Study material ->
────

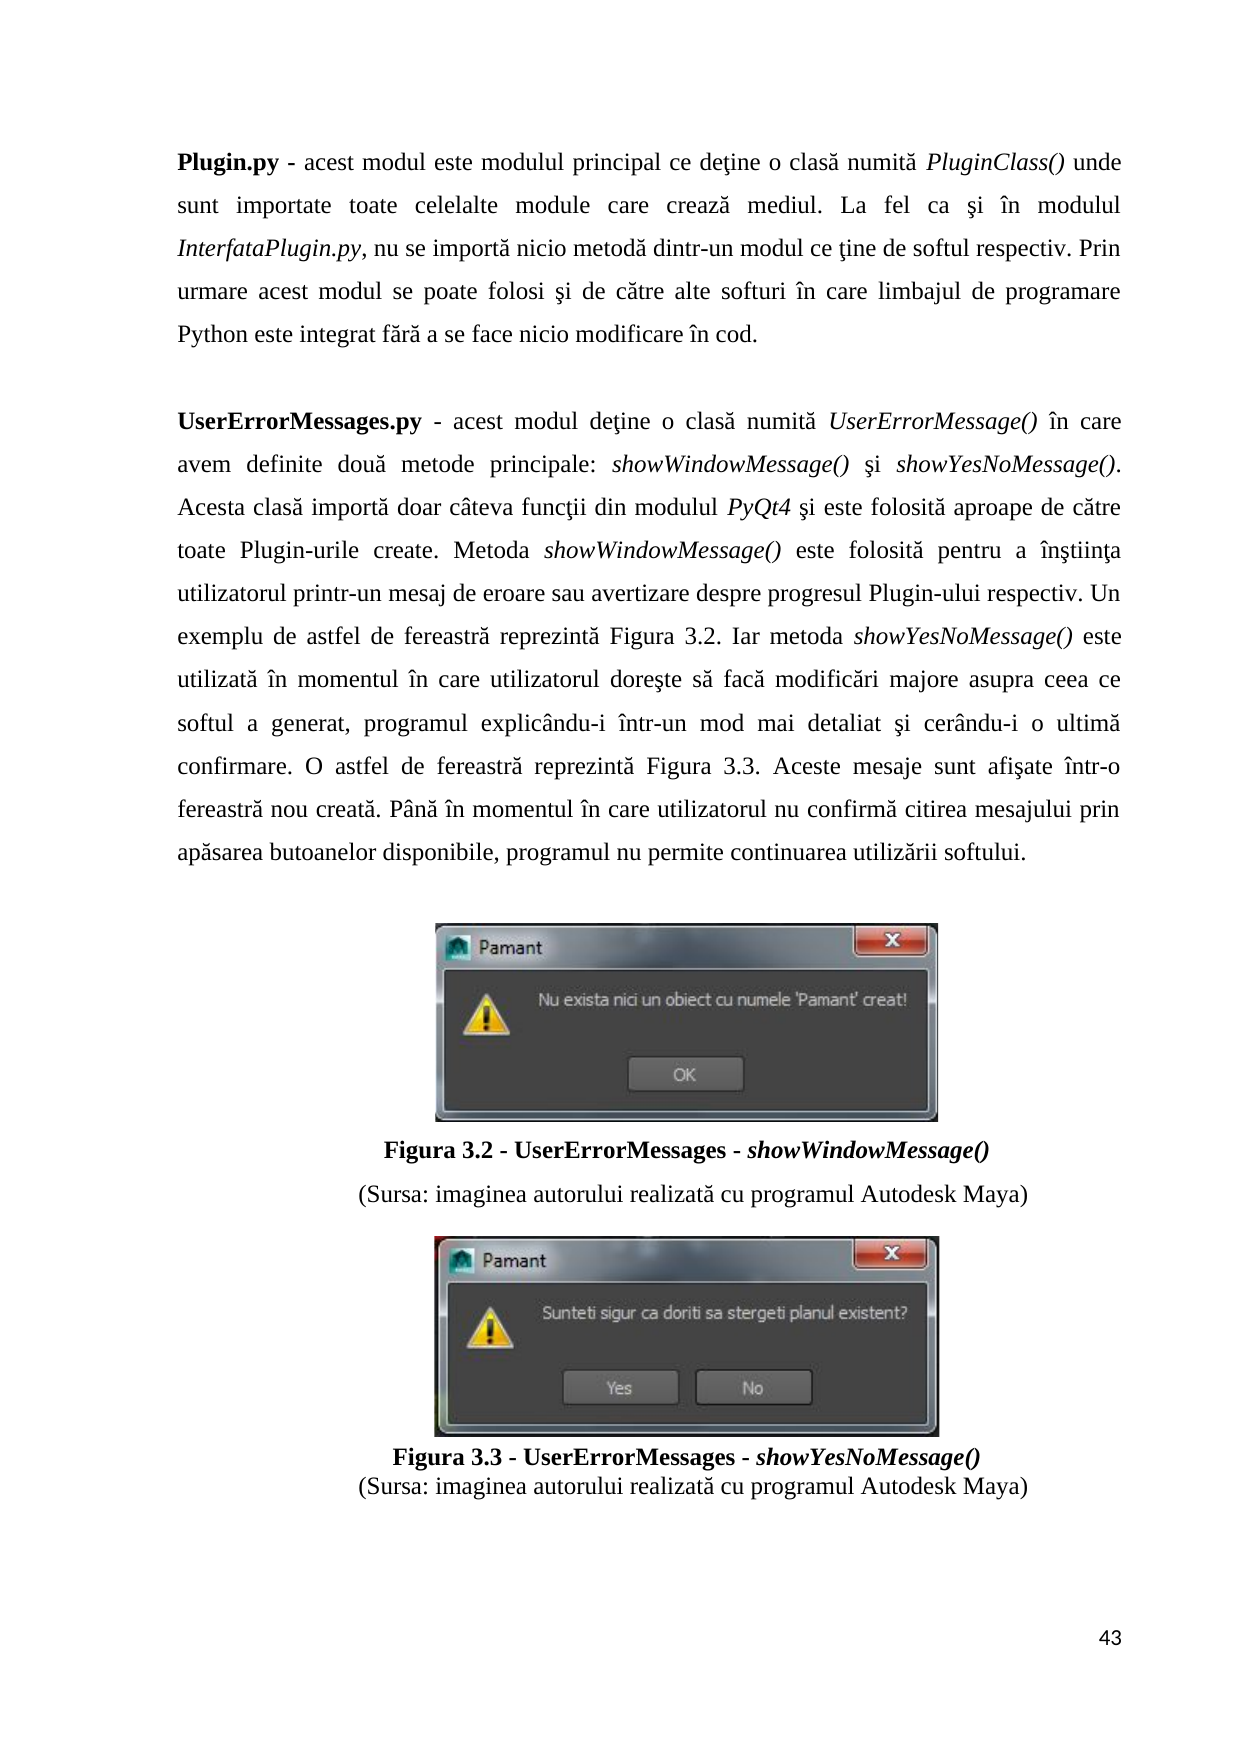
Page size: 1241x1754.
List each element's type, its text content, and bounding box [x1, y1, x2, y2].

picture [435, 923, 939, 1122]
text (Sursa: imaginea autorului realizată cu programul Autodesk Maya) Figura 3.3 - UserErrorMessages - showYesNoMessage() [177, 1179, 1122, 1471]
picture [434, 1236, 940, 1437]
text (Sursa: imaginea autorului realizată cu programul Autodesk Maya) [177, 1471, 1122, 1499]
text Figura 3.2 - UserErrorMessages - showWindowMessage() [252, 923, 1122, 1164]
text UserErrorMessages.py - acest modul deţine o clasă numită UserErrorMessage() în care avem definite două metode principale: showWindowMessage() şi showYesNoMessage(). Acesta clasă importă doar câteva funcţii din modulul PyQt4 şi este folosită aproape de către toate Plugin-urile create. Metoda showWindowMessage() este folosită pentru a înştiinţa utilizatorul printr-un mesaj de eroare sau avertizare despre progresul Plugin-ului respectiv. Un exemplu de astfel de fereastră reprezintă Figura 3.2. Iar metoda showYesNoMessage() este utilizată în momentul în care utilizatorul doreşte să facă modificări majore asupra ceea ce softul a generat, programul explicându-i într-un mod mai detaliat şi cerându-i o ultimă confirmare. O astfel de fereastră reprezintă Figura 3.3. Aceste mesaje sunt afişate într-o fereastră nou creată. Până în momentul în care utilizatorul nu confirmă citirea mesajului prin apăsarea butoanelor disponibile, programul nu permite continuarea utilizării softului. [177, 406, 1122, 866]
text Plugin.py - acest modul este modulul principal ce deţine o clasă numită PluginClass() unde sunt importate toate celelalte module care crează mediul. La fel ca şi în modulul InterfataPlugin.py, nu se importă nicio metodă dintr-un modul ce ţine de softul respectiv. Prin urmare acest modul se poate folosi şi de către alte softuri în care limbajul de programare Python este integrat fără a se face nicio modificare în cod. [177, 147, 1122, 348]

────

Exercise goal -> From the first line to the last, copy the records above exactly and leave out the pictures.

Task response ->
Page size: 1241x1754.
List each element's type, its text content, and bounding box [x1, y1, x2, y2].

picture [435, 923, 939, 1122]
text (Sursa: imaginea autorului realizată cu programul Autodesk Maya) Figura 3.3 - UserErrorMessages - showYesNoMessage() [177, 1179, 1122, 1471]
picture [434, 1236, 940, 1437]
text (Sursa: imaginea autorului realizată cu programul Autodesk Maya) [177, 1471, 1122, 1499]
text Figura 3.2 - UserErrorMessages - showWindowMessage() [252, 923, 1122, 1164]
text UserErrorMessages.py - acest modul deţine o clasă numită UserErrorMessage() în care avem definite două metode principale: showWindowMessage() şi showYesNoMessage(). Acesta clasă importă doar câteva funcţii din modulul PyQt4 şi este folosită aproape de către toate Plugin-urile create. Metoda showWindowMessage() este folosită pentru a înştiinţa utilizatorul printr-un mesaj de eroare sau avertizare despre progresul Plugin-ului respectiv. Un exemplu de astfel de fereastră reprezintă Figura 3.2. Iar metoda showYesNoMessage() este utilizată în momentul în care utilizatorul doreşte să facă modificări majore asupra ceea ce softul a generat, programul explicându-i într-un mod mai detaliat şi cerându-i o ultimă confirmare. O astfel de fereastră reprezintă Figura 3.3. Aceste mesaje sunt afişate într-o fereastră nou creată. Până în momentul în care utilizatorul nu confirmă citirea mesajului prin apăsarea butoanelor disponibile, programul nu permite continuarea utilizării softului. [177, 406, 1122, 866]
text Plugin.py - acest modul este modulul principal ce deţine o clasă numită PluginClass() unde sunt importate toate celelalte module care crează mediul. La fel ca şi în modulul InterfataPlugin.py, nu se importă nicio metodă dintr-un modul ce ţine de softul respectiv. Prin urmare acest modul se poate folosi şi de către alte softuri în care limbajul de programare Python este integrat fără a se face nicio modificare în cod. [177, 147, 1122, 348]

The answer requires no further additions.